The most plausible reason people can become obese without insulin resistance may rest in their capacity to store caloric excesses in subcutaneous fat depots rather than in the visceral region or in organs such as the liver and muscle.3 There is another paradox worth noting: the impact of cardiorespiratory fitness on cardiovascular and all-cause mortality in obese subjects, which underscores the concept that fitness, rather than BMI, determines a favorable outcome. A recent study of the “fit and fat” phenomenon from the Aerobics Center Longitudinal Study (ACLS) assessed fitness by maximal treadmill testing, along with BMI and percentage of body fat in 43,265 subjects.4 The follow-up for mortality was 14 years and 8 years for nonfatal cardiovascular events. Subjects were classified as obese based on BMI (13% of the

cohort) and percentage body fat (20% of the cohort), and were considered “metabolically healthy” if they had ≤1 metabolic syndrome criterion. Of all the obese subjects, 31% of the “BMI-obese” group and 46% of the “percentage body fat-obese” group were metabolically healthy. Overall, these metabolically normal subjects had higher levels of cardiorespiratory fitness than the metabolically abnormal obese subjects, and had 30% to 50% lower all-cause mortality and fatal/nonfatal cardiovascular events. It should be noted that all the participants in the ACLS are self-referred, and that the majority of these people were not obese, contrary to the general US population. As a result, the conclusion that one’s level of fitness, not BMI, determines disease outcome needs further confirmation.

It should be noted that the studies cited here evaluated people with BMI <45. As a result, it cannot be assumed that stage 3 obese patients (BMI >45) experience any of these “paradoxes.” With that said, these studies—plus prior evidence&mdash; permit the following conclusions about the obesity paradox to be made:

1. A higher BMI (30-40) in people with chronic disease is good and weight loss for them would not only be a bad sign, it would not be a recommended therapy, either.

2. Not all obese people are metabolically abnormal and therefore they may not have higher incidences of diabetes and hypertension.

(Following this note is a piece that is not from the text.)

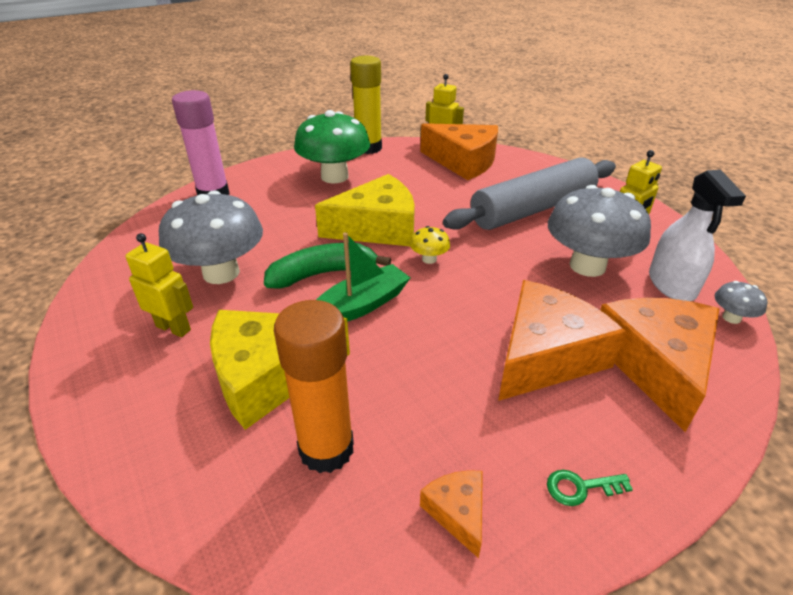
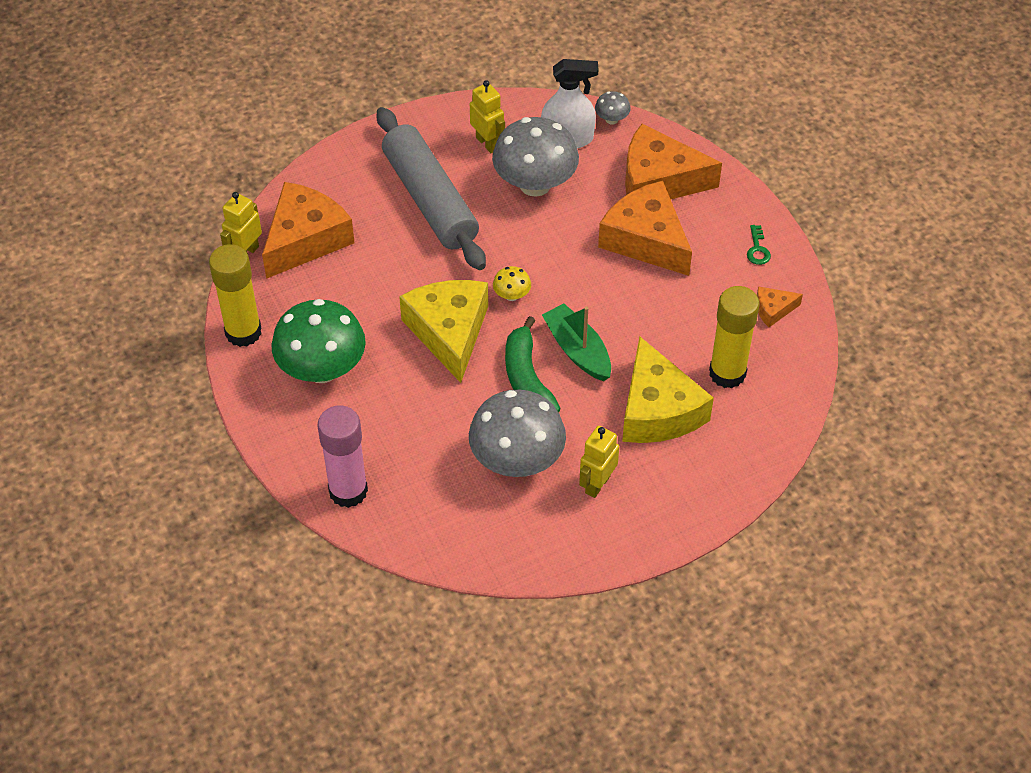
camera: 85 degrees left, 15 degrees up
orange glue stick [274,300,354,473] -> yellow glue stick [709,286,760,388]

3. Higher levels of cardiorespiratory fitness in obese subjects may be associated with better cardiometabolic status and a lower mortality, regardless of their BMI.


1. Neeland IJ, Turer AT, Ayers CR, et al. Dysfunctional adiposity and the risk of prediabetes and type 2 diabetes in obese adults. JAMA. 2012;308:1150-1159.

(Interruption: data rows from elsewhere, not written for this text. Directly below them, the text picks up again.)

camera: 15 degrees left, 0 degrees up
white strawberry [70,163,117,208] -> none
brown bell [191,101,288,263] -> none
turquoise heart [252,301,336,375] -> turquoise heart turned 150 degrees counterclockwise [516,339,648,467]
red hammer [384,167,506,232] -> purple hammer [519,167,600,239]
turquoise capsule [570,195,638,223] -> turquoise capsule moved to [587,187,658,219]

2. Wildman RP, Munter P, Reynolds K, et al. The obese without cardiometabolic risk factor clustering and the normal weight with cardiometabolic risk factor clustering: prevalence and correlates of 2 phenotypes among the US populations. (NHANES 1999-2004). Arch Intern Med. 2008;168:1617-1624.

3. Bluher M. The distinction of metabolically healthy from unhealthy obese individuals. Curr Opin Lipidol. 2010;21:38-43.

4. Ortega FB, Lee DC, Katzmarzyk PT, et al. The intriguing metabolically healthy but obese phenotype: cardiovascular prognosis and the role of fitness. Eur Heart J. 2012; doi:10.1093/euroheartj174.